Recht und Finanzen 
   

Aktuelles Urteil: Besonderer Kündigungsschutz für Eltern

Das Arbeitsgericht Ludwigshafen hat entschieden, dass Arbeitnehmer mit Kindern bei betriebsbedingten Kündigungen einen besonderen Schutz genießen. Andere soziale Aspekte, wie etwa das Lebensalter des Arbeitnehmers oder die Dauer seiner Betriebszugehörigkeit müssten hinter der besonderen sozialen Schutzbedürftigkeit für Eltern zurückstehen (Az.: 8 Ca 2824/04).

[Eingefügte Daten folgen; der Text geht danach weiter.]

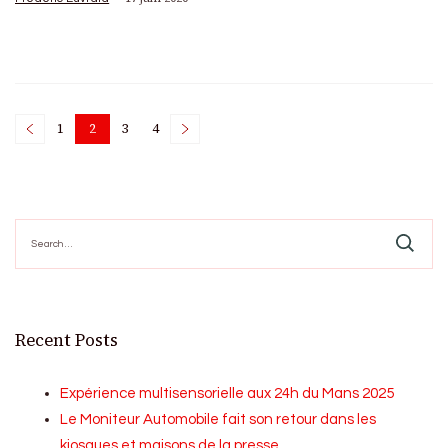
Posts
1
2
3
4
Page
Page
Page
Page
pagination
Search
for:
Recent Posts
Expérience multisensorielle aux 24h du Mans 2025
Le Moniteur Automobile fait son retour dans les
kiosques et maisons de la presse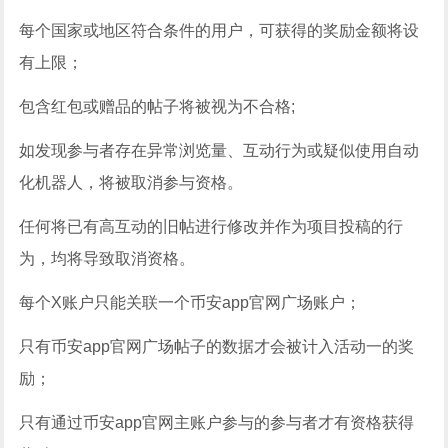
每个国家或地区符合条件的用户，可获得的奖励金额将设
有上限；
包含红包或赠品的帖子将被视为不合格;
如发现参与者存在异常浏览量、互动行为或疑似使用自动
化机器人，将被取消参与资格。
任何将已有高互动的旧帖进行修改并作为项目投稿的行
为，均将导致取消资格。
每个X账户只能关联一个币安app官网广场账户；
只有币安app官网广场帖子的数据才会被计入活动一的奖
励；
只有通过币安app官网主账户参与的参与者才有资格获得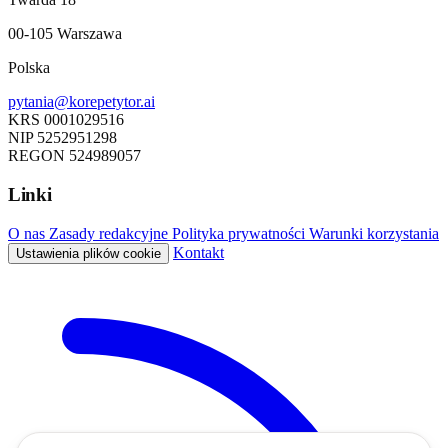
00-105 Warszawa
Polska
pytania@korepetytor.ai
KRS
0001029516
NIP
5252951298
REGON
524989057
Linki
O nas
Zasady redakcyjne
Polityka prywatności
Warunki korzystania
Kontakt
Ustawienia plików cookie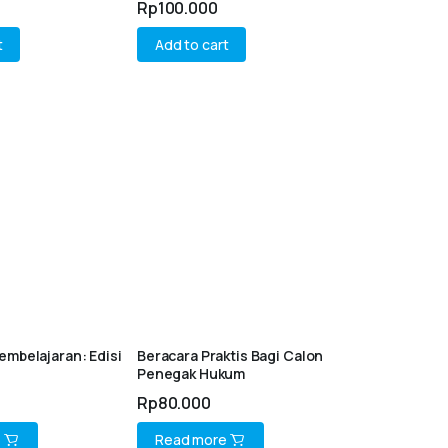
Rp
100.000
t
Add to cart
embelajaran: Edisi
Beracara Praktis Bagi Calon
Penegak Hukum
Rp
80.000
e
Read more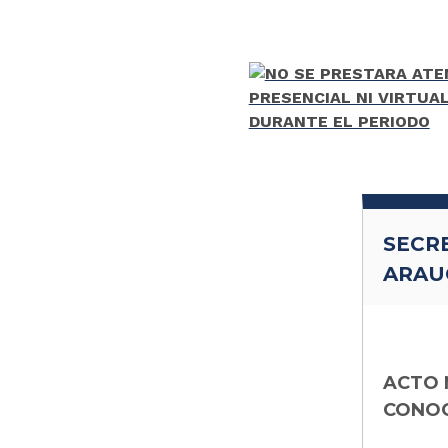
SECR
ARAU
ACTO 
CONOC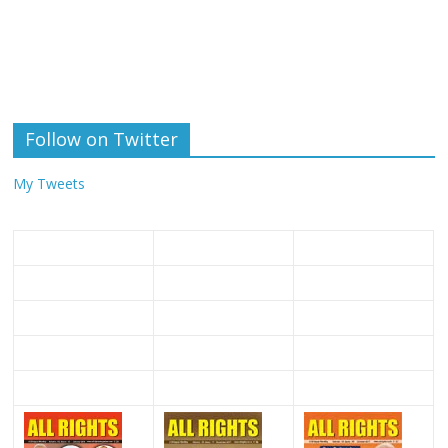
Follow on Twitter
My Tweets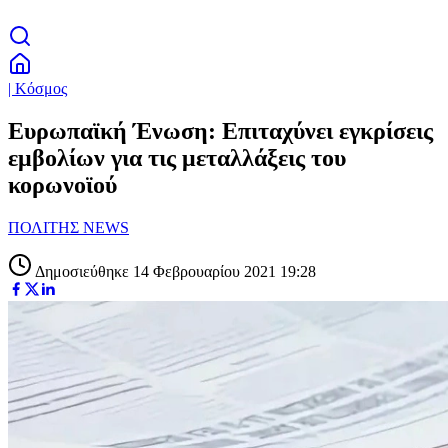
| Κόσμος
Ευρωπαϊκή Ένωση: Επιταχύνει εγκρίσεις
εμβολίων για τις μεταλλάξεις του
κορωνοϊού
ΠΟΛΙΤΗΣ NEWS
Δημοσιεύθηκε 14 Φεβρουαρίου 2021 19:28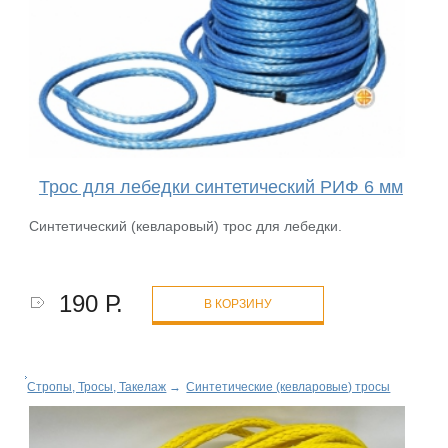
Трос для лебедки синтетический РИФ 6 мм
Синтетический (кевларовый) трос для лебедки.
190 Р.
В КОРЗИНУ
Стропы, Тросы, Такелаж
→
Синтетические (кевларовые) тросы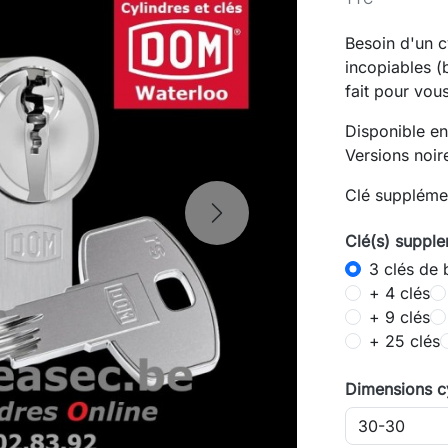
Besoin d'un c
incopiables (
fait pour vous
Disponible en
Versions noir
Clé supplémen
Next
Clé(s) supple
3 clés de 
+ 4 clés
+ 9 clés
+ 25 clés
Dimensions cy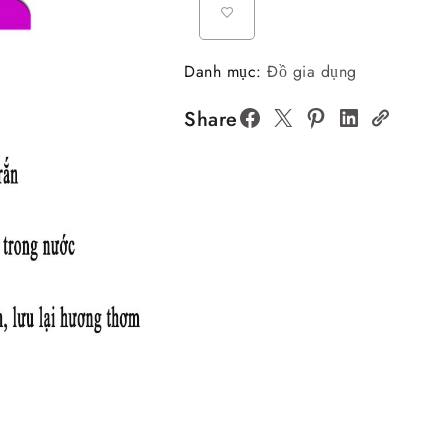
Danh mục:
Đồ gia dụng
Share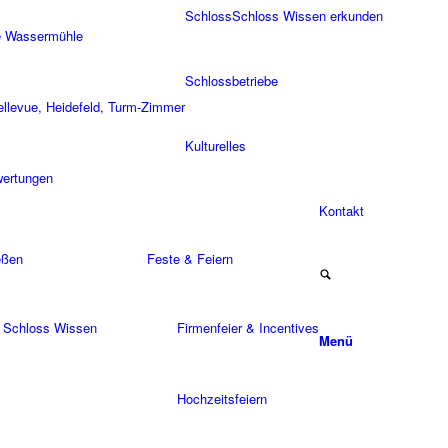
Schloss
Schloss Wissen erkunden
e Wassermühle
Schlossbetriebe
ellevue, Heidefeld, Turm-Zimmer
Kulturelles
ertungen
Kontakt
eßen
Feste & Feiern
t Schloss Wissen
Firmenfeier & Incentives
Menü
Hochzeitsfeiern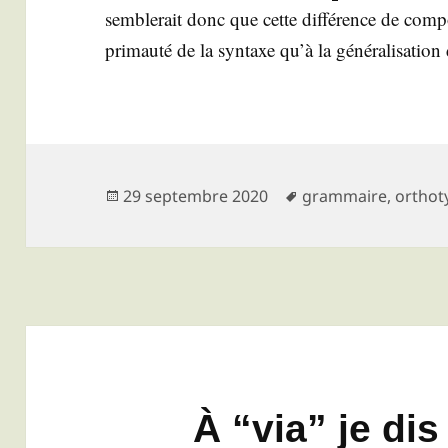
sem­ble­rait donc que cette dif­fé­rence de com­po
pri­mau­té de la syn­taxe qu’à la géné­ra­li­sa­ti
Publié
Mots-
29 septembre 2020
grammaire
,
orthot
le
clés
À “via” je dis 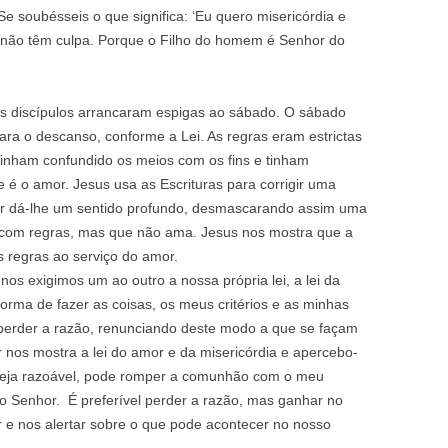
e soubésseis o que significa: ‘Eu quero misericórdia e
ue não têm culpa. Porque o Filho do homem é Senhor do
s discípulos arrancaram espigas ao sábado. O sábado
ara o descanso, conforme a Lei. As regras eram estrictas
 Tinham confundido os meios com os fins e tinham
 é o amor. Jesus usa as Escrituras para corrigir uma
ular dá-lhe um sentido profundo, desmascarando assim uma
e com regras, mas que não ama. Jesus nos mostra que a
s regras ao serviço do amor.
s exigimos um ao outro a nossa própria lei, a lei da
orma de fazer as coisas, os meus critérios e as minhas
 perder a razão, renunciando deste modo a que se façam
 nos mostra a lei do amor e da misericórdia e apercebo-
seja razoável, pode romper a comunhão com o meu
o Senhor. É preferível perder a razão, mas ganhar no
 e nos alertar sobre o que pode acontecer no nosso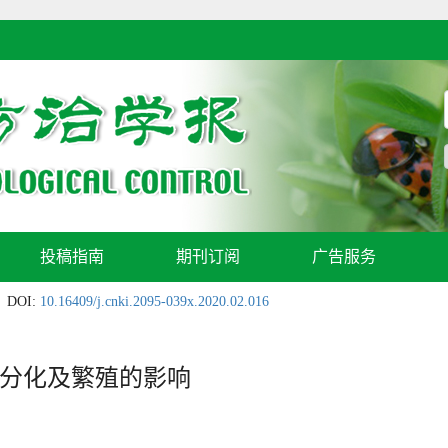
投稿指南
期刊订阅
广告服务
DOI:
10.16409/j.cnki.2095-039x.2020.02.016
分化及繁殖的影响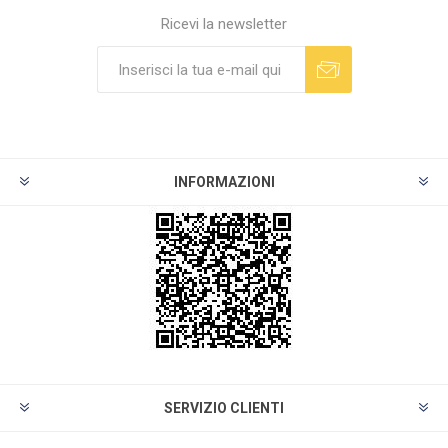
Ricevi la newsletter
INFORMAZIONI
SERVIZIO CLIENTI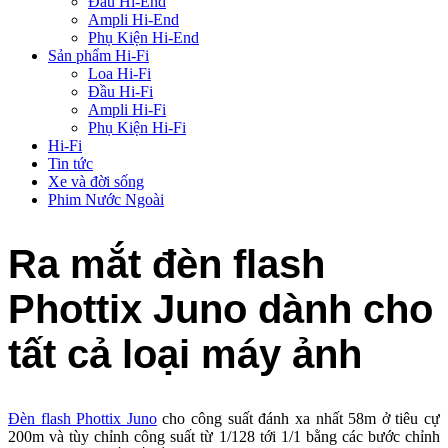
Đầu Hi-End
Ampli Hi-End
Phụ Kiện Hi-End
Sản phẩm Hi-Fi
Loa Hi-Fi
Đầu Hi-Fi
Ampli Hi-Fi
Phụ Kiện Hi-Fi
Hi-Fi
Tin tức
Xe và đời sống
Phim Nước Ngoài
Ra mắt đèn flash
Phottix Juno dành cho
tất cả loại máy ảnh
Đèn flash Phottix Juno
cho công suất đánh xa nhất 58m ở tiêu cự
200m và tùy chỉnh công suất từ 1/128 tới 1/1 bằng các bước chỉnh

Mit seinem Urteil gab das Gericht der Kündigungsschutzklage einer Arbeitnehmerin statt. Ihr Arbeitgeber hatte sich entschlossen 41 Stellen abzubauen. Er ging bei der Auswahl der betroffenen Mitarbeiter nach einem Punktesystem vor, dass Lebensalter, Betriebszugehörigkeit, Familienstand und die Anzahl der Kinder berücksichtigte. Die Klägerin erreichte trotz ihrer Kinder eine so geringe Punktzahl, dass ihr gekündigt wurde. Dem Arbeitgeber wurde vom Gericht vorgehalten, seine Sozialauswahl falsch gewichtet zu haben. Besonderen Anstoß nahmen die Richter daran, dass ein Kind etwa genau so bewertet wurde wie zwei Jahre Betriebszugehörigkeit.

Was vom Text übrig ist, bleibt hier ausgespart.